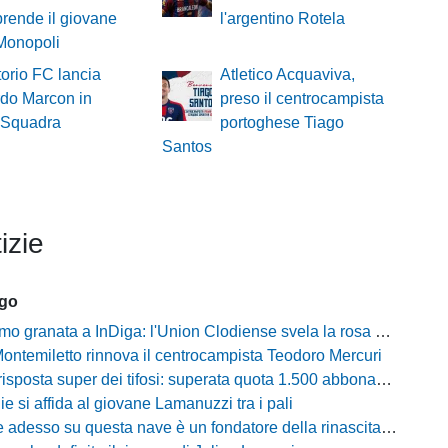
prende il giovane
l'argentino Rotela
 Monopoli
torio FC lancia
Atletico Acquaviva,
rdo Marcon in
preso il centrocampista
 Squadra
portoghese Tiago
Santos
izie
ago
granata a InDiga: l'Union Clodiense svela la rosa per la nuova annata
Montemiletto rinnova il centrocampista Teodoro Mercuri
risposta super dei tifosi: superata quota 1.500 abbonamenti
lie si affida al giovane Lamanuzzi tra i pali
sso su questa nave è un fondatore della rinascita»: Davis carica l'ambiente Messina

## What needs to be done
Please output every line of the listing above as a Markdown table with the columns Row and Line, numbering the rows and skipping any blank lines. Leave the pictures out.

## Written solution
| Row | Line |
|---|---|
| 1 | prende il giovane |
| 2 | l'argentino Rotela |
| 3 |  Monopoli |
| 4 | torio FC lancia |
| 5 | Atletico Acquaviva, |
| 6 | rdo Marcon in |
| 7 | preso il centrocampista |
| 8 |  Squadra |
| 9 | portoghese Tiago |
| 10 | Santos |
| 11 | izie |
| 12 | ago |
| 13 | granata a InDiga: l'Union Clodiense svela la rosa per la nuova annata |
| 14 | Montemiletto rinnova il centrocampista Teodoro Mercuri |
| 15 | risposta super dei tifosi: superata quota 1.500 abbonamenti |
| 16 | lie si affida al giovane Lamanuzzi tra i pali |
| 17 | sso su questa nave è un fondatore della rinascita»: Davis carica l'ambiente Messina |